→ Exercice court 1
Recopiez à l'identique les lignes du listing, de la ligne contenant « Compare the bottom » jusqu'à la ligne contenant « 22:30 to 23:00 » incluse.

***** Texte présenté

Christophe de Margerie, un patron hors norme

Christophe de Margerie, un patron hors norme

Le PDG de Total est mort lundi soir dans un accident d’avion à Moscou. En mai dernier, « L’Obs » lui avait consacré un long portrait.

Le PDG de Total Christophe de Margerie, 63 ans, est mort dans un accident d’avion survenu dans la nuit de lundi à mardi 21 octobre à l’aéroport de Vnoukovo, près de Moscou. Celui que l’on surnommait « Big Moustache » avait pris les rênes du géant pétrolier français en 2010, après avoir effectué toute sa carrière dans l’entreprise.

Qu’est-ce qui a fait courir cet homme qui balançait ses vérités avec un mélange de cynisme soft et de truculence ? En mai dernier, « L’Obs » lui avait consacré un long portrait. Celui d’un homme qui voulait convaincre les Français d’aimer Total.

(Portrait publié dans le « Nouvel Observateur » du 15 mai 2014)

**********

→ Exercice court 2
Répondez à ces questions sur le portrait de Christophe de Margerie :
(a) Dans quel type d'accident le PDG de Total est-il mort ?
(b) Quel surnom lui donnait-on ?
(c) Dans quel journal et à quelle date le portrait a-t-il été publié ?

***** Données fournies

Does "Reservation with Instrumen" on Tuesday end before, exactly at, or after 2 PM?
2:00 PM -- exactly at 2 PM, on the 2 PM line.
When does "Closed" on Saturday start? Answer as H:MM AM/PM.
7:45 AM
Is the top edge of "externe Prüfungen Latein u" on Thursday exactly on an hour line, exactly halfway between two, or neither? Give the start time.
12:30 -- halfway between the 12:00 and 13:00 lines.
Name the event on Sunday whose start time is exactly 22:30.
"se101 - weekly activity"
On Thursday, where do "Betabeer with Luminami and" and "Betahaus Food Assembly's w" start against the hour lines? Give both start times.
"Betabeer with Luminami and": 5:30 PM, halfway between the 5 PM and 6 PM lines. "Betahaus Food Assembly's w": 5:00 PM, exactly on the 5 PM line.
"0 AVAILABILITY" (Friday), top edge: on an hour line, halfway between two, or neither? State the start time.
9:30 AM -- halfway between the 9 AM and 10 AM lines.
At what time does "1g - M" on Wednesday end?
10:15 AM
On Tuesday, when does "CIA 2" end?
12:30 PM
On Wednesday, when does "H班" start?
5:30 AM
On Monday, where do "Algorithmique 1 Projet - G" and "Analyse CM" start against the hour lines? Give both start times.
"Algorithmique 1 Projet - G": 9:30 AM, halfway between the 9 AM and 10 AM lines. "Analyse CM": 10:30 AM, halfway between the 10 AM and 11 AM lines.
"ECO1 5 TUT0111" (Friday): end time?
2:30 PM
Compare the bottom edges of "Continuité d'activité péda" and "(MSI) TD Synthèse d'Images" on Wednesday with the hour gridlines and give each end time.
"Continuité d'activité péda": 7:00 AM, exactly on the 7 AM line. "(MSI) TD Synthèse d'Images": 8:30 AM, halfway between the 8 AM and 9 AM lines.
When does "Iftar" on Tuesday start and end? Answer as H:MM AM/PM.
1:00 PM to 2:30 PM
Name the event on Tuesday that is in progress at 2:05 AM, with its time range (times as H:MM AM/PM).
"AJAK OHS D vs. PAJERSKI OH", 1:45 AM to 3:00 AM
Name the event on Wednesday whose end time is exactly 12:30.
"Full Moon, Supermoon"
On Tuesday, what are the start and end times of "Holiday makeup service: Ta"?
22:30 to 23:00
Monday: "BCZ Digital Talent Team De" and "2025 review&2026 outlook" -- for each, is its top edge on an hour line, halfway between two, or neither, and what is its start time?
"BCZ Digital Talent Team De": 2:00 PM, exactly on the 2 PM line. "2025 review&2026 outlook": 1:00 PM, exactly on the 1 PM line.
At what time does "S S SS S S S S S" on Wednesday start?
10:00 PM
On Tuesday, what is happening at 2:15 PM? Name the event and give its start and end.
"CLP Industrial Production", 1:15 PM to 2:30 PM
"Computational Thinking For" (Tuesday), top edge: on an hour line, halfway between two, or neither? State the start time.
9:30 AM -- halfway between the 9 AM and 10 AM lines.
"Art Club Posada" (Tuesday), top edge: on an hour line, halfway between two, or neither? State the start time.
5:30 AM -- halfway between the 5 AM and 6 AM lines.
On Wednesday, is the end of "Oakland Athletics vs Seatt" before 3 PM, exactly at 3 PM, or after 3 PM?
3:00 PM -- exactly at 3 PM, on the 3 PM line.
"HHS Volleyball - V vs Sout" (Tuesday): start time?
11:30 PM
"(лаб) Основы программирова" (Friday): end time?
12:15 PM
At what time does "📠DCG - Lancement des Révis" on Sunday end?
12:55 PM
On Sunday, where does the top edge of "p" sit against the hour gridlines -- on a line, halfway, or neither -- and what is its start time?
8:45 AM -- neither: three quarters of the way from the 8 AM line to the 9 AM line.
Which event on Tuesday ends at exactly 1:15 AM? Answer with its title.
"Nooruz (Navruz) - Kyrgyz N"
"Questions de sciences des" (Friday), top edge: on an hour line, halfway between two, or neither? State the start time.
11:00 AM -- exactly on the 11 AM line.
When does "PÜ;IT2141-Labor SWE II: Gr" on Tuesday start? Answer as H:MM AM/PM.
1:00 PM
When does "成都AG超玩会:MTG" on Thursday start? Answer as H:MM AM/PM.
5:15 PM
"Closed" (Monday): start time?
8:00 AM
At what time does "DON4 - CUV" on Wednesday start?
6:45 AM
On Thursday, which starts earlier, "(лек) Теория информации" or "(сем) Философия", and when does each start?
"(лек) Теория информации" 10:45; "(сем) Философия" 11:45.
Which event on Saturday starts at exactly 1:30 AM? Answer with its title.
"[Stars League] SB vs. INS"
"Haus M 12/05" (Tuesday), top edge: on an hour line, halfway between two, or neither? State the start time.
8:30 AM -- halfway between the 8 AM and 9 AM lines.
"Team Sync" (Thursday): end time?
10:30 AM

**********

→ Solution complète 1
Compare the bottom edges of "Continuité d'activité péda" and "(MSI) TD Synthèse d'Images" on Wednesday with the hour gridlines and give each end time.
"Continuité d'activité péda": 7:00 AM, exactly on the 7 AM line. "(MSI) TD Synthèse d'Images": 8:30 AM, halfway between the 8 AM and 9 AM lines.
When does "Iftar" on Tuesday start and end? Answer as H:MM AM/PM.
1:00 PM to 2:30 PM
Name the event on Tuesday that is in progress at 2:05 AM, with its time range (times as H:MM AM/PM).
"AJAK OHS D vs. PAJERSKI OH", 1:45 AM to 3:00 AM
Name the event on Wednesday whose end time is exactly 12:30.
"Full Moon, Supermoon"
On Tuesday, what are the start and end times of "Holiday makeup service: Ta"?
22:30 to 23:00

→ Solution complète 2
(a) Un accident d'avion.
(b) « Big Moustache ».
(c) Dans le « Nouvel Observateur » du 15 mai 2014.